[Start of Attachment]

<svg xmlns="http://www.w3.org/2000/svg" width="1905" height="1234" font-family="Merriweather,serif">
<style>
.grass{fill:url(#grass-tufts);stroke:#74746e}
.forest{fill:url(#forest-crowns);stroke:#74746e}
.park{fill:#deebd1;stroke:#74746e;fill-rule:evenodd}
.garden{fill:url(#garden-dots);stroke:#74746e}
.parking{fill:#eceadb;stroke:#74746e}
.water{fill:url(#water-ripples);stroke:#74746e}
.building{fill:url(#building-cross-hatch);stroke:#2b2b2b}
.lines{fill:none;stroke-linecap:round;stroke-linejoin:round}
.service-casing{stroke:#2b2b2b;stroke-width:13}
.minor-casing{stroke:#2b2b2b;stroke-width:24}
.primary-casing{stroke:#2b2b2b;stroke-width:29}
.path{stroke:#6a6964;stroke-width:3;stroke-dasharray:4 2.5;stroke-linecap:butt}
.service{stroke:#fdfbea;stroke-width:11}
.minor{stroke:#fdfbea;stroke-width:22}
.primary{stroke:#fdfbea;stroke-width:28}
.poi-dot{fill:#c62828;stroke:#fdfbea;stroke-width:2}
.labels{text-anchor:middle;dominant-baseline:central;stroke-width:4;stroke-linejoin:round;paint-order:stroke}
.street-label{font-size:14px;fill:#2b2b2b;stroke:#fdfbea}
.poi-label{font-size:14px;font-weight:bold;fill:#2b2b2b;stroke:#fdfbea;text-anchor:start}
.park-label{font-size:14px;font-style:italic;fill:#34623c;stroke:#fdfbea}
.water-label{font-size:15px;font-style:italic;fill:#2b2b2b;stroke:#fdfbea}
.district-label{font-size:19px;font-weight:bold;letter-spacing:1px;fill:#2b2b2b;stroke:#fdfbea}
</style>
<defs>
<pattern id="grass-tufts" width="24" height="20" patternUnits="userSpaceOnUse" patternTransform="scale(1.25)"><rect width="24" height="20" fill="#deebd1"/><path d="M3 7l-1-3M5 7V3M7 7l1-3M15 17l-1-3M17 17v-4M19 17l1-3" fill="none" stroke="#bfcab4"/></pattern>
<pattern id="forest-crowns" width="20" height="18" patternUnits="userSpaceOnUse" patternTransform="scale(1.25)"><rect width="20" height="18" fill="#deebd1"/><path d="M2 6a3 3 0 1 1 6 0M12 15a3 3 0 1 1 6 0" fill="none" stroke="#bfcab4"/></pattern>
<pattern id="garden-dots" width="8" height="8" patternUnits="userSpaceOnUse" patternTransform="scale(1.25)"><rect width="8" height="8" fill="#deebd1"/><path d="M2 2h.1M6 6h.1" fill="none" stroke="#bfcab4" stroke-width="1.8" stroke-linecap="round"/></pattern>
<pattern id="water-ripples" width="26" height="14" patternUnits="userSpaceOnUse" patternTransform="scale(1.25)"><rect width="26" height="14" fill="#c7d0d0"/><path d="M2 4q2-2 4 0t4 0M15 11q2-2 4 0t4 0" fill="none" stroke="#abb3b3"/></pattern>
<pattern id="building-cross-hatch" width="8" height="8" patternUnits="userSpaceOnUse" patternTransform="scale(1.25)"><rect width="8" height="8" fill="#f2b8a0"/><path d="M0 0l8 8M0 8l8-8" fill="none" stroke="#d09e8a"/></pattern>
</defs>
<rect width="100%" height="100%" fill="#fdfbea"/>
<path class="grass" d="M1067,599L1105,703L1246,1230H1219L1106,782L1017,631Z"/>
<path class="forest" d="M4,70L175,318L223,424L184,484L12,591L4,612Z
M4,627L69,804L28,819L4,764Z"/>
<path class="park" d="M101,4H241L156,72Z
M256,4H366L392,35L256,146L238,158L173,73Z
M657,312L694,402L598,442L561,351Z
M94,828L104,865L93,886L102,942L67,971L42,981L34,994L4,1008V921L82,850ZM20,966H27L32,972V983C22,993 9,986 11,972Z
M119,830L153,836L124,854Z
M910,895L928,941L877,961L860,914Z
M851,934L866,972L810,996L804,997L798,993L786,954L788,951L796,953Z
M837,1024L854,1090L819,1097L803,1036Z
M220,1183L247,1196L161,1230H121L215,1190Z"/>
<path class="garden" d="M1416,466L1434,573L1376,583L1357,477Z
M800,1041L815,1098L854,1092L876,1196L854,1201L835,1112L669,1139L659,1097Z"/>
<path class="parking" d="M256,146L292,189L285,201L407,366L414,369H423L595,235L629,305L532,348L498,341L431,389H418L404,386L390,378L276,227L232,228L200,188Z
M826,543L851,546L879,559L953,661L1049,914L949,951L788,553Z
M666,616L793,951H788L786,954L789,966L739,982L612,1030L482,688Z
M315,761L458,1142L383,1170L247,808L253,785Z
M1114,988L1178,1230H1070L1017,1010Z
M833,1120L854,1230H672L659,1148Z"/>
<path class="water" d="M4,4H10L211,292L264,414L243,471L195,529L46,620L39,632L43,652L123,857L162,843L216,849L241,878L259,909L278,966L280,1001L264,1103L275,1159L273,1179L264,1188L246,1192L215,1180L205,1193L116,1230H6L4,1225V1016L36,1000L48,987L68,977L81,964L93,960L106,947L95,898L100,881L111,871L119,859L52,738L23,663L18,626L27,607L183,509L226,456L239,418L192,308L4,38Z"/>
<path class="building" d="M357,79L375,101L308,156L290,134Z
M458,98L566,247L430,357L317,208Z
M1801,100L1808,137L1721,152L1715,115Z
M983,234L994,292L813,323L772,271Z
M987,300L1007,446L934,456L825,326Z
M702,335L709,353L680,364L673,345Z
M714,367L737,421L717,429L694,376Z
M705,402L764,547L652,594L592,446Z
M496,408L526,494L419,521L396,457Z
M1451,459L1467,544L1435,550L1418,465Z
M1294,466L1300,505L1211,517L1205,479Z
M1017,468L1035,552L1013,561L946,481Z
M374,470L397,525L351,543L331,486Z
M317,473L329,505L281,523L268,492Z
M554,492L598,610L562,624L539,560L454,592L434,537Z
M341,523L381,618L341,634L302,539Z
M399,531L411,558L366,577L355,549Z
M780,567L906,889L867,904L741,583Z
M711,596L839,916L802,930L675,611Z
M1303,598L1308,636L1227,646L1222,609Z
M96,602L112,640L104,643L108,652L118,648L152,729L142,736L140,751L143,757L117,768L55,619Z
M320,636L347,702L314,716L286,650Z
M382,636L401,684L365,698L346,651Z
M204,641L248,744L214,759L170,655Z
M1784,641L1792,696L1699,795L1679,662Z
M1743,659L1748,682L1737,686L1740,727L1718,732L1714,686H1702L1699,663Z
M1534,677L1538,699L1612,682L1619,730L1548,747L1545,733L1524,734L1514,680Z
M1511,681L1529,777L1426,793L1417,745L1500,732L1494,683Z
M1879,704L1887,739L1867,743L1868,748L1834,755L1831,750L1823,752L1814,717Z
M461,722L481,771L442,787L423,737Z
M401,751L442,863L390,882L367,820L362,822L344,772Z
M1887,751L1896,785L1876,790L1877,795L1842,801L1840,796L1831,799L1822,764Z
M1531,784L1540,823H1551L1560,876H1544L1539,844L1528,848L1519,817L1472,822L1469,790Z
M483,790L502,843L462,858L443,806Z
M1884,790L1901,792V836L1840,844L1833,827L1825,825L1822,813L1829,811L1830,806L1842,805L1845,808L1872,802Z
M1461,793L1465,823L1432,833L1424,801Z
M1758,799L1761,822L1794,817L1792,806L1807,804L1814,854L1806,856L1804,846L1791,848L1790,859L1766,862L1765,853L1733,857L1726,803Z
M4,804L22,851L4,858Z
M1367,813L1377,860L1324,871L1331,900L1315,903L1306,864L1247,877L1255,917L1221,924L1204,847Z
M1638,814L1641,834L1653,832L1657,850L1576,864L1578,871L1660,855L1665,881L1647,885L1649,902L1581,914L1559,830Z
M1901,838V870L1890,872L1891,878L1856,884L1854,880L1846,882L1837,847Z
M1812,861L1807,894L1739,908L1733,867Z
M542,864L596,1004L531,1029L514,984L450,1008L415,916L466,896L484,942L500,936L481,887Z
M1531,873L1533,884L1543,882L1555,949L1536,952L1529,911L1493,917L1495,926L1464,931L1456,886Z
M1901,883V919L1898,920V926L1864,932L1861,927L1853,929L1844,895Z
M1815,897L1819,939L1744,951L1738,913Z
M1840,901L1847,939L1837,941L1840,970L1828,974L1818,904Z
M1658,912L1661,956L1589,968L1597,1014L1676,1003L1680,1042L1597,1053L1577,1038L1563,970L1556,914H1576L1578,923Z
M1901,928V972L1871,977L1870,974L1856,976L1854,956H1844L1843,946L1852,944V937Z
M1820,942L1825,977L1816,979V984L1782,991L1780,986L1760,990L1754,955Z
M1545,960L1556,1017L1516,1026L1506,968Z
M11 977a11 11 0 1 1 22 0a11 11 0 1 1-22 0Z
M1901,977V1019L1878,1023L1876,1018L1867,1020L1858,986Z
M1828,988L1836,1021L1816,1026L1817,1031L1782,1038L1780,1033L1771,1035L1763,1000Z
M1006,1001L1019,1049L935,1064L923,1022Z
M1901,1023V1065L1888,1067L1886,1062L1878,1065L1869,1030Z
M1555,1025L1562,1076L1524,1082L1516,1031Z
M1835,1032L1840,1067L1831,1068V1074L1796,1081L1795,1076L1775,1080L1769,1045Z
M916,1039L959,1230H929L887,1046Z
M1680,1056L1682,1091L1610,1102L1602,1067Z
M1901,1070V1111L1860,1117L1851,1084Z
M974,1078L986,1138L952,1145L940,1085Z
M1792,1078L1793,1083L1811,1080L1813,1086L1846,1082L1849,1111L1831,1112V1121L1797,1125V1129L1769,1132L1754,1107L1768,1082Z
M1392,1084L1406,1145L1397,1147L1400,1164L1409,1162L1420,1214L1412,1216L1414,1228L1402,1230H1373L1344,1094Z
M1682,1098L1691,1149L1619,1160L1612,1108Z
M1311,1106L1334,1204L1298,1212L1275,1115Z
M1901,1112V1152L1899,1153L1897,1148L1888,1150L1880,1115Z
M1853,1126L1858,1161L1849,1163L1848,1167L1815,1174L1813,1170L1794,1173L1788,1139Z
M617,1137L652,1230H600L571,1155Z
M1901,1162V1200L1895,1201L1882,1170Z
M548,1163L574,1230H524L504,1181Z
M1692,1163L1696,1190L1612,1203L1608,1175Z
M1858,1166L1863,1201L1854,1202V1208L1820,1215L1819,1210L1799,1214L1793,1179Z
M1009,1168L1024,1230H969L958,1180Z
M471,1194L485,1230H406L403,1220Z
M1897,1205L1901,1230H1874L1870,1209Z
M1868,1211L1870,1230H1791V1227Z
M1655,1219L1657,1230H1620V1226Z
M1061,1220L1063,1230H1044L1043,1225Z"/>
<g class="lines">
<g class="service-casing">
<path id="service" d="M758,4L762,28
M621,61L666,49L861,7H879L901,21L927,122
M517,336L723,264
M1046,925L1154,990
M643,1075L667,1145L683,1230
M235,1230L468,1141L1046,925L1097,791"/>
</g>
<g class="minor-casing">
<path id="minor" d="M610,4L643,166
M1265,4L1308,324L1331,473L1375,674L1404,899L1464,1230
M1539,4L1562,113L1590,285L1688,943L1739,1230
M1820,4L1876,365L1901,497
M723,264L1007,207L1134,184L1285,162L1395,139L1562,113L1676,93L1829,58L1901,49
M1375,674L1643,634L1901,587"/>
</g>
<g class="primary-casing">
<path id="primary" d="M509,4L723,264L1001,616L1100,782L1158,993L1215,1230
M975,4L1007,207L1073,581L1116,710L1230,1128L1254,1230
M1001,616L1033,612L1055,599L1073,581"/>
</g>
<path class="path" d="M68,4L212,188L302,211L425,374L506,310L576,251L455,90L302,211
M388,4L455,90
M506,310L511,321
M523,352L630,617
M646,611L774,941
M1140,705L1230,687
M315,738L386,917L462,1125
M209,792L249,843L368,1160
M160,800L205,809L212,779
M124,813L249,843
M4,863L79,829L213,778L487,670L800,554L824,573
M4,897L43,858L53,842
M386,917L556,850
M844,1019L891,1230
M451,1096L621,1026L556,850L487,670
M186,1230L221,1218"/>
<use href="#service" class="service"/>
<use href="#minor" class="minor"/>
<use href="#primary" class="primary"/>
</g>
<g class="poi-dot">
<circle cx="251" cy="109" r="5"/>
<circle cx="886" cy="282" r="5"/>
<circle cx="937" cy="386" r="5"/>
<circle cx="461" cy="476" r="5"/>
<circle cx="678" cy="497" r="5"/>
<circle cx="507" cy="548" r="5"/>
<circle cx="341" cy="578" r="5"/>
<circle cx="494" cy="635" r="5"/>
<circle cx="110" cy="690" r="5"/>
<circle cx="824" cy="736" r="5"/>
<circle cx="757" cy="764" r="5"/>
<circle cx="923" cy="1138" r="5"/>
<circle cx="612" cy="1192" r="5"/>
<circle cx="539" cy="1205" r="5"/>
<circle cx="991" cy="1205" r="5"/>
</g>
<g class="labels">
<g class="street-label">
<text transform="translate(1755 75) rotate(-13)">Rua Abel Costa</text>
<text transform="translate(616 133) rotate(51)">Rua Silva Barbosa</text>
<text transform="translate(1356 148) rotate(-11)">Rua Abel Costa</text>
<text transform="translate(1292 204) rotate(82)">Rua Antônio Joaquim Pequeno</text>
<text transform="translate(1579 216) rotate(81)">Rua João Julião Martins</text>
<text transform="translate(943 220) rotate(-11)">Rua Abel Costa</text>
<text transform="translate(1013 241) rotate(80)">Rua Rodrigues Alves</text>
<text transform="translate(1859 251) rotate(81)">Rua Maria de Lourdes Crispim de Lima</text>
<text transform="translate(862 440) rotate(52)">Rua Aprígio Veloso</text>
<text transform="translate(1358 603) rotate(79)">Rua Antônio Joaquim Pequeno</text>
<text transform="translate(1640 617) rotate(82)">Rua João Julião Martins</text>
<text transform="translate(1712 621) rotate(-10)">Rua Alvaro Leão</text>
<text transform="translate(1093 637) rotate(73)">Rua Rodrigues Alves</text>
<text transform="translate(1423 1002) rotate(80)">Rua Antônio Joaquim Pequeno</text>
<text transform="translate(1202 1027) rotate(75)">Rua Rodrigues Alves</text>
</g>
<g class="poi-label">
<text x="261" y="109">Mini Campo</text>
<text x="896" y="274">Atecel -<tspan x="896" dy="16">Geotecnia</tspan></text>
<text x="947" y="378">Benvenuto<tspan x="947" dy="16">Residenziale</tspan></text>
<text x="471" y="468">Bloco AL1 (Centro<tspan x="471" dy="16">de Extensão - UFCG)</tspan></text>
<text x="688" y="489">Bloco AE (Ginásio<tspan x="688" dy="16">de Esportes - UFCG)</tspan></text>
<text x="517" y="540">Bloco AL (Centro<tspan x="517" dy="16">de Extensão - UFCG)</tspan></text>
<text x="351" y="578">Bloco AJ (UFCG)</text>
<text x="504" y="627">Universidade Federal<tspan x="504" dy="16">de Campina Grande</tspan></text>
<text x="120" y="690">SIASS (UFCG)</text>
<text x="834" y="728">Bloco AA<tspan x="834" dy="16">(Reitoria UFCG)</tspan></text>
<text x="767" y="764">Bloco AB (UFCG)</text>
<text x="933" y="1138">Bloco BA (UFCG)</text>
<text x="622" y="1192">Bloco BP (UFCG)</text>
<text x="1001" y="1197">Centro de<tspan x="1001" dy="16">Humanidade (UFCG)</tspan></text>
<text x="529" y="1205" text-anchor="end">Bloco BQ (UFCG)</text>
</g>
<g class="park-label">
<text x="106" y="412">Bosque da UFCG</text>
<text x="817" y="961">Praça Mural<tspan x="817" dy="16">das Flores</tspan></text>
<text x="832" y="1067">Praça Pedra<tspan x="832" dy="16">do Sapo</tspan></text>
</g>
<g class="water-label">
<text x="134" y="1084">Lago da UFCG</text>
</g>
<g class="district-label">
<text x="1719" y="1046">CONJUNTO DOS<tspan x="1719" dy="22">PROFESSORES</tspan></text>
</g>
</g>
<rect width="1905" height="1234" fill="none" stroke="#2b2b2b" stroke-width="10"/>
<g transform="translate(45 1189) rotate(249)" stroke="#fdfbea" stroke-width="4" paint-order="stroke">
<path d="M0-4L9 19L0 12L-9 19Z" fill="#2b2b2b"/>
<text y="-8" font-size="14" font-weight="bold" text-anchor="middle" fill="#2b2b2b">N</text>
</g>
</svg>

[End of Attachment]

ACTIVITY:
Among the entries, how many lines contain the string "labels"? Give the number without anything else.

YOUR RESPONSE:
2